Here’s a case of caveat emptor (‘buying beware’) from the Ratcliffe Highway, where in the nineteenth century unwary sailors and other visitors were frequently separated from their hard earned wages.

Marion Madria was an Italian seaman, one of many in the multi-cultural district close to the dockyards that stretched along the East End’s riverfront. As he walked along the Ratcliffe Highway in early August 1857 he passed a jewelry shop. One of the store’s employees stood outside offering items for sale to passers-by, tempting them to enter with special offers and ‘bargains of the lifetime’. Their tactics were much the same as those of retailers today, but relied on the spoken word more than print (sensible in a society with much lower levels of literacy than today’s).

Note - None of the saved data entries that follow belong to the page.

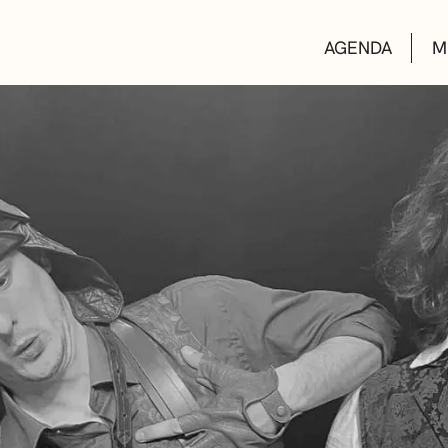
AGENDA
M
AULAS DE CUL
BIBLIOTECAS
ESCUELA DE M
CONVOCATORI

Madria was hooked and reeled in to the shop where he was offered a gold chain for just £3. It was a ‘too-good-to-be-true’ bargain but £3 was still a lot of money so the sailor bartered the price down to £2 9s. He didn’t have all the money but that was no problem, the shop assistant said he could pay a deposit of 9and bring the balance back later. Moreover, he could even take the chain away in the meantime.

I suspect Madria might have been a little drunk when he bought the chain, which would hardly have been unusual for a sailor on the Highway. Later that day as he showed his prize off to his mates he soon realized he’d been ‘done’.  The ‘gold’ chain was nothing more than brass and worth barely 6not nearly £3. It should have been obvious that a chain of that eight made from gold would have cost nearer £300 than £3. It really was too good to be true.

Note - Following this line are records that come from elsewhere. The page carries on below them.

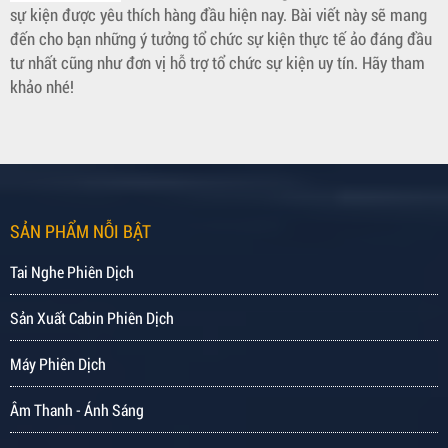
sự kiện được yêu thích hàng đầu hiện nay. Bài viết này sẽ mang
đến cho bạn những ý tưởng tổ chức sự kiện thực tế ảo đáng đầu
tư nhất cũng như đơn vị hỗ trợ tổ chức sự kiện uy tín. Hãy tham
khảo nhé!
SẢN PHẨM NỖI BẬT
Tai Nghe Phiên Dịch
Sản Xuất Cabin Phiên Dịch
Máy Phiên Dịch
Âm Thanh - Ánh Sáng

Enraged and not a little embarrassed the Italian obtained a summons to bring the shop’s owner to court to answer for his attempt to defraud him. In consequence Samuel Prehowsky appeared at Thames Police court before Mr Yardley. Since Madria’s English was limited at best the case was presented by a lawyer, Mr Young.

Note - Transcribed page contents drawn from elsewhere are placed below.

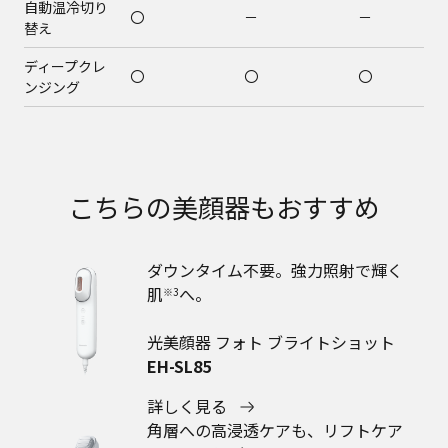
自動温冷切り
〇
－
－
替え
ディープクレ
〇
〇
〇
ンジング
こちらの美顔器もおすすめ
ダウンタイム不要。強力照射で輝く
肌
へ。
※3
光美顔器 フォト ブライトショット
EH-SL85
詳しく見る
角層への高浸透ケアも、リフトケア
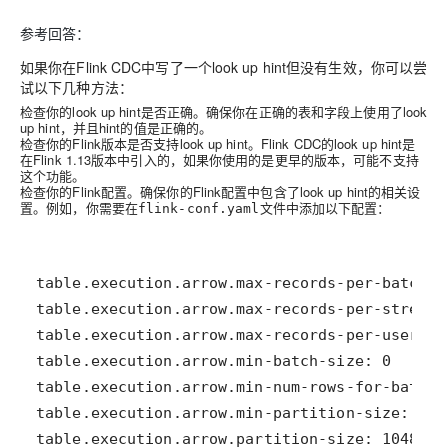
参考回答：
如果你在Flink CDC中写了一个look up hint但没有生效，你可以尝
试以下几种方法：
检查你的look up hint是否正确。确保你在正确的表和字段上使用了look
up hint，并且hint的值是正确的。
检查你的Flink版本是否支持look up hint。Flink CDC的look up hint是
在Flink 1.13版本中引入的，如果你使用的是更早的版本，可能不支持
这个功能。
检查你的Flink配置。确保你的Flink配置中包含了look up hint的相关设
置。例如，你需要在
文件中添加以下配置：
flink-conf.yaml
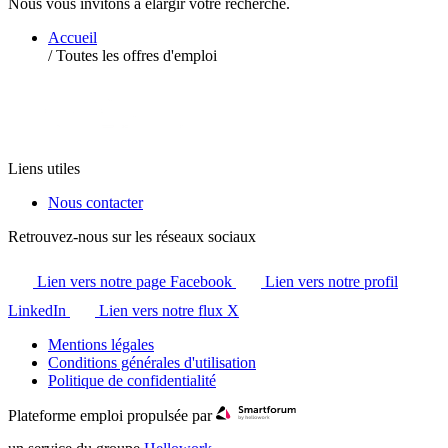
Nous vous invitons à élargir votre recherche.
Accueil
/
Toutes les offres d'emploi
Liens utiles
Nous contacter
Retrouvez-nous sur les réseaux sociaux
Lien vers notre page Facebook
Lien vers notre profil
LinkedIn
Lien vers notre flux X
Mentions légales
Conditions générales d'utilisation
Politique de confidentialité
Plateforme emploi propulsée par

Young set out the details of the case and showed the justice the chain in question. He said he’d had it valued at between 4 and 6 pence and it was clearly not even worth the 9sthat Madria had left as a deposit. Mr Yardley agreed but he was far from certain that any fraud had taken place. He couldn’t quite believe that anyone would have fallen for it anyway. Young said that his client had ‘been dragged into the shop, and done for’. The magistrate replied that had he indeed been ‘dragged in he would have dealt with this as an assault, but he’d entered of his own volition. There was no assault involved at all, just incredible naivety.

Mr Prehowsky was an immigrant himself, a long established Jewish trader in clothes and jewelry who had come to London from Poland many years earlier. He explained that he’d not been in the shop that morning but would be able to bring witnesses to prove that Madria was not charged £30 but just 10s, which he bargained down to 9s and paid.  At this Madra cut in:

‘He say all gold, only £2 9s. – you leave me de money, all you have got, -9s and bring me de money, all the rest of it’.

‘You have not paid him the other £2 I hope?’, the magistrate asked him.

‘No Senhor, all brass, like the Jew [who] stand there’.

This last exchange brought the house down, laughter filling the courtroom.

It was a cautionary tale for the paper’s readership – be careful when you are buying jewelry on the Highway or you might get less than you bargained for. It was also an opportunity to make fun at the expense of a foreigner (Madria) and remind English readers that Jews were untrustworthy and avaricious. But no crime had been committed. Prehowsky confirmed that he was not seeking the extra £2 in payment for this goods (he said he never had anyway) and the Italian had his chain so as far as Mr Yardley was concerned that was that. He advised Madria not to buy jewelry in future and let everyone go.